THE MANY shortcomings of the District's public health system are well known. Far less attention has been paid to the city's suburban counterparts, where poor people have even fewer options and face longer delays in receiving primary and prenatal care. The regional picture shows that the current public/private health care mix is ill-equipped to deal with the needs of the poor.

In Montgomery County, for example, public health clinics do not offer routine care for female patients. A poor pregnant woman in Prince George's County has an eight- to 10-week wait for an initial prenatal care appointment at a public health clinic. In Alexandria's public health system, the waiting period for prenatal care is as long as nine weeks and longer for other kinds of routine care.

If a local Maryland woman has Medicaid and needs a private gynecologist or obstetrician, she is out of luck. Of the more than 120 private gynecologists and obstetricians in Montgomery County, not one is accepting new Medicaid patients. Only three of 23 such doctors in Prince George's County take Medicaid recipients. Why? Too much cumbersome paperwork, too many delays in receiving Medicaid reimbursements, and the reimbursements are so low that they don't cover their share of the physician's malpractice liability insurance costs. For some of the same reasons, private physicians have been slow to volunteer for the new Maryland Access to Care program, designed to pair Medicaid patients with doctors.

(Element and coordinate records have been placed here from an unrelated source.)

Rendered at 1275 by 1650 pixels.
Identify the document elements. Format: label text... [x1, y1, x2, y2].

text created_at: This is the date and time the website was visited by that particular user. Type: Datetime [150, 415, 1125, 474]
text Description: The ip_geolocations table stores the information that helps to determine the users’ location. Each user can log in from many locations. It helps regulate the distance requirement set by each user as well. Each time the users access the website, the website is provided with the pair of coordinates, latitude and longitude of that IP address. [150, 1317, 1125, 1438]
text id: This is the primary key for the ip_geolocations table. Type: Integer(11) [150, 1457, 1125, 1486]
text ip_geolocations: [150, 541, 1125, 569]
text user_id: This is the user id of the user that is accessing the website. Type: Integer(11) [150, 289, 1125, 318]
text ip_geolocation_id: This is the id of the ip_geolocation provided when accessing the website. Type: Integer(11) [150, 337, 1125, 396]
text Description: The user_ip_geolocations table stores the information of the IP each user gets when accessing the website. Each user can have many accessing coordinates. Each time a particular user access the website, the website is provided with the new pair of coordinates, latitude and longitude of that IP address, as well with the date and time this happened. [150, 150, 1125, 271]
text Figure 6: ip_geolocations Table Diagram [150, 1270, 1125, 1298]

There are some alternatives. Both Virginia and the District have limited versions of so-called Good Samaritan laws. In the District, doctors who stop to help accident victims are immunized from civil suits except in cases of gross negligence. The same is true for Virginia doctors who perform volunteer work at free clinics. Both efforts could be expanded to cover doctors and specialists who are generous enough to offer free care in Virginia's state health clinic system and in the District's public health clinics.

In Maryland, doctors who participate in the Access to Care program are offered a higher than normal Medicaid reimbursement, but one that perhaps is not quite high enough to attract more physicians. A somewhat higher reimbursement should be considered, since the state could save money if got more Medicaid recipients into cheaper primary and preventive care. It would be less expensive than a significant expansion in local and state public health clinic services and far preferable, medically and morally, than a system in which medical care is too often delayed or denied.